Mobilidade dos criminosos
O relatório das Nações Unidas critica, em particular, a política de trocar de paróquia os sacerdotes pedófilos, uma prática que considera como uma tentativa de acobertar os crimes e evitar que sejam julgados pelas autoridades civis. "A prática da mobilidade dos criminosos, que permitiu que muitos sacerdotes permaneçam em contato com crianças e continuem abusando delas, continua expondo crianças de muitos países a um alto risco de sofrer abusos sexuais", escreve o relatório.
Assim como outros signatários da Convenção da ONU dos Direitos da Criança em 1989, o Vaticano está submetido à vigilância do Comitê. Sua presença no mês passado na audiência foi a primeira desde a explosão do escândalo de abusos sexuais em muitos países, da Europa, América Latina e Estados Unidos.
Desde 2001, os casos de pedofilia cometidos no seio da Igreja foram tratados de forma interna pela Congregação para a Doutrina da Fé, o equivalente de um ministério da Justiça no Vaticano. O Comitê da ONU se queixa de não ter recebido dados de todos os casos de pedofilia estudados pela Congregação, nem sobre as punições aplicadas.
Além disso, criticou o recurso a "medidas disciplinares que permitiram à grande maioria de autores e a quase todos os que acobertaram abusos de crianças escapar à justiça dos países onde estes crimes foram cometidos". O Comitê criticou especialmente o "código de silêncio" imposto ao clero sob ameaça de excomunhão.
Bento XVI, papa de 2005 a 2013, foi o primeiro a se desculpar pelos abusos cometidos contra menores, e propôs uma política de tolerância zero, que, segundo seus críticos, não foi acompanhada por todas as medidas necessárias para eliminar o problema. Seu sucessor, Francisco, disse que a pedofilia no seio da Igreja é uma vergonha e em dezembro criou uma comissão para investigar estes crimes, preveni-los e atender as vítimas.

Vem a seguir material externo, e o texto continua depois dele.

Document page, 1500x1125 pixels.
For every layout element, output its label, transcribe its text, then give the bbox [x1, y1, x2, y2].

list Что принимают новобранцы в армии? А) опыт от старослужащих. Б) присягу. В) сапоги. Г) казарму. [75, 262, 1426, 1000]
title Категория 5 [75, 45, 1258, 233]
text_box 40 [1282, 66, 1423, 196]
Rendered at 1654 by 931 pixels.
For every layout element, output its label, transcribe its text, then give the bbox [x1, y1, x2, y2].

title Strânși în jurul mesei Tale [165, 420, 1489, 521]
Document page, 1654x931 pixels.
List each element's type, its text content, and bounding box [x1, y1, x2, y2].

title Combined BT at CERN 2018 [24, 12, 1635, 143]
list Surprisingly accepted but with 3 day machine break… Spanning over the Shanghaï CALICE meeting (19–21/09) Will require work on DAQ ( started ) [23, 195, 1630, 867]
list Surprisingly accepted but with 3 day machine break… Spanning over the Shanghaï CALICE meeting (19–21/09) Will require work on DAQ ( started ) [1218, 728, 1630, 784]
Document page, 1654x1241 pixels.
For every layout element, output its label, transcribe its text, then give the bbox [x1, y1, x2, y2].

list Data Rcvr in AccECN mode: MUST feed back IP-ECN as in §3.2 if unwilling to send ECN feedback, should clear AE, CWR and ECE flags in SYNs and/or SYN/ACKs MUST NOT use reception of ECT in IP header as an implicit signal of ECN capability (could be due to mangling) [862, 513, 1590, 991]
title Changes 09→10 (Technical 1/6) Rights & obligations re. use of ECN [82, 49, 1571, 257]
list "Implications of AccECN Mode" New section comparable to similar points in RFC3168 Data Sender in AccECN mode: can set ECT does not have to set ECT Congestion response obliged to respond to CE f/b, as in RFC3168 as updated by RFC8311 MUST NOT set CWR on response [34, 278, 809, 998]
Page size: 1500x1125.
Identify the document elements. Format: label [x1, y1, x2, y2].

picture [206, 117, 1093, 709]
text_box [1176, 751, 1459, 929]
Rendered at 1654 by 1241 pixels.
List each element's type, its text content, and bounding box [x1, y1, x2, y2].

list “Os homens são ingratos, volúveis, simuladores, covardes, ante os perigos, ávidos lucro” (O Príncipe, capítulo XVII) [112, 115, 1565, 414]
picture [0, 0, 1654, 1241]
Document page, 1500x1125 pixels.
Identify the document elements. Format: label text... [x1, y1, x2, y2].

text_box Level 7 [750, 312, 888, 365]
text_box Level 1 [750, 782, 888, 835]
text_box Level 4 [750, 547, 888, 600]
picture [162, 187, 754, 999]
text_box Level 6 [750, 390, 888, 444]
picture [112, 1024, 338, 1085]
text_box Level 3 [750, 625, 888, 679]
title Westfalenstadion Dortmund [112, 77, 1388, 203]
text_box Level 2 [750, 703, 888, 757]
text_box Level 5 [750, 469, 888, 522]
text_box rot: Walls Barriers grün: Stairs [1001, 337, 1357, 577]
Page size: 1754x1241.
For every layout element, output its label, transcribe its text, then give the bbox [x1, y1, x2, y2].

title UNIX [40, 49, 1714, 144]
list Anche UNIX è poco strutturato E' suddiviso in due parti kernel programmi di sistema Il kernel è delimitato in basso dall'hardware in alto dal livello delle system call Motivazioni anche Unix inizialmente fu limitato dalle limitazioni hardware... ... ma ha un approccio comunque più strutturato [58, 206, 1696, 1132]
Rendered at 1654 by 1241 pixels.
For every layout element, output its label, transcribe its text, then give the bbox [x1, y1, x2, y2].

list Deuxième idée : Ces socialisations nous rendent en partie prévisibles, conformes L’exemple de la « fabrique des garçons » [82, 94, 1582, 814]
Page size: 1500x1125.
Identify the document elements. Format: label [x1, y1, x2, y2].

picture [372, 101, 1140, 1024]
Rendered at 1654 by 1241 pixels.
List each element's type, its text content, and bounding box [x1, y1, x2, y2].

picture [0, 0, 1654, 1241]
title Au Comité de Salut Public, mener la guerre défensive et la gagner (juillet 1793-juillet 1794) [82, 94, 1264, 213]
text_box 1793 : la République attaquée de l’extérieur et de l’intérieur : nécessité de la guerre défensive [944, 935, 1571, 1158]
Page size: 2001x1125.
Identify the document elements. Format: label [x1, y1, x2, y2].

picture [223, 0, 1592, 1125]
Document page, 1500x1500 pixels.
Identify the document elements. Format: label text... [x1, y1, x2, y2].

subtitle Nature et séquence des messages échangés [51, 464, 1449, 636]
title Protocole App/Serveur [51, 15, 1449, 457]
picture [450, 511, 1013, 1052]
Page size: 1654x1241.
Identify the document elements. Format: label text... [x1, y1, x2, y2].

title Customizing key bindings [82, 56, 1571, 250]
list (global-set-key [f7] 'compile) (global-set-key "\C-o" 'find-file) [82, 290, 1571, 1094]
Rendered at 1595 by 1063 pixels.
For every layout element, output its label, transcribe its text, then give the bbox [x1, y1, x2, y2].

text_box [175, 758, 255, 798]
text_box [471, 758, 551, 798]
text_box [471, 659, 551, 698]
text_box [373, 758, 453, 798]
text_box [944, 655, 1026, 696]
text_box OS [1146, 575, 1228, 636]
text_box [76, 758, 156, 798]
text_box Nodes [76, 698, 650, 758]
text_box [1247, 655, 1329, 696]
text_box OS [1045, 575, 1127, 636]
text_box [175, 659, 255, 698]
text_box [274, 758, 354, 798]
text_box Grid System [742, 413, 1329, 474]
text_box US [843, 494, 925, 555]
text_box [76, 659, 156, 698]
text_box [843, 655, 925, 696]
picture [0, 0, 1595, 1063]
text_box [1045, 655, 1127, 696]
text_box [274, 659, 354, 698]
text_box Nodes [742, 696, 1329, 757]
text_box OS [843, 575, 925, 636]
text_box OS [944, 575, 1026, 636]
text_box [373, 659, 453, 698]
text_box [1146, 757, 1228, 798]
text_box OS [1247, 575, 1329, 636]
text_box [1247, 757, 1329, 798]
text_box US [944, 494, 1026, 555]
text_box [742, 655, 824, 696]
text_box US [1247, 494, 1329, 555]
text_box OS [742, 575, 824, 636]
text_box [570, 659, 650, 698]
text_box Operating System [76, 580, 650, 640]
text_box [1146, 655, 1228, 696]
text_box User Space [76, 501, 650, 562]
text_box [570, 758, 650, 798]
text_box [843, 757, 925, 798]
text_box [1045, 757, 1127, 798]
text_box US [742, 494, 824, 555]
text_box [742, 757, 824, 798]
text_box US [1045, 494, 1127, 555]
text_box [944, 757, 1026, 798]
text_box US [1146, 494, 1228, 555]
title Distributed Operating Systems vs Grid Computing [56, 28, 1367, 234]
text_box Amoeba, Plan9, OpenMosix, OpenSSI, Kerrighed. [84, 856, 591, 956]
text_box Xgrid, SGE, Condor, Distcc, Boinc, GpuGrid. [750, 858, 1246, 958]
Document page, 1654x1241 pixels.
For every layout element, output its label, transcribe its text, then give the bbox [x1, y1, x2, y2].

O Comitê da ONU deu as boas-vindas à iniciativa, afirmando, no entanto, que ela não vai longe o suficiente e que a Santa Sé deveria criar um organismo independente de direitos humanos para se ocupar da questão. Também declarou que os arquivos da Igreja deveriam ser abertos para que os culpados de pedofilia e seus cúmplices sejam responsabilizados.